* **SOURCE MATERIAL**

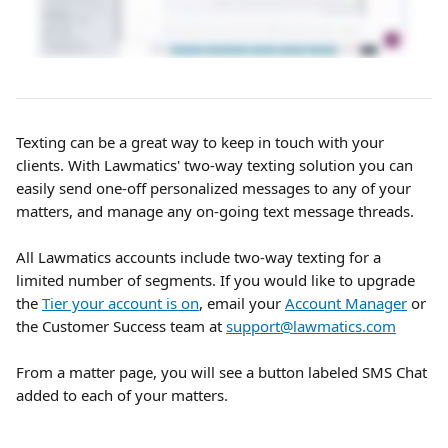
Texting can be a great way to keep in touch with your 
clients. With Lawmatics' two-way texting solution you can 
easily send one-off personalized messages to any of your 
matters, and manage any on-going text message threads.
All Lawmatics accounts include two-way texting for a 
limited number of segments. If you would like to upgrade 
the 
Tier your account is on
, email your 
Account Manager
 or 
the Customer Success team at 
support@lawmatics.com
From a matter page, you will see a button labeled SMS Chat 
added to each of your matters.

* **YOUR TASK**
Each record above must be retyped exactly. Omit the pictures.

* **FINISHED TASK**
Texting can be a great way to keep in touch with your 
clients. With Lawmatics' two-way texting solution you can 
easily send one-off personalized messages to any of your 
matters, and manage any on-going text message threads.
All Lawmatics accounts include two-way texting for a 
limited number of segments. If you would like to upgrade 
the 
Tier your account is on
, email your 
Account Manager
 or 
the Customer Success team at 
support@lawmatics.com
From a matter page, you will see a button labeled SMS Chat 
added to each of your matters.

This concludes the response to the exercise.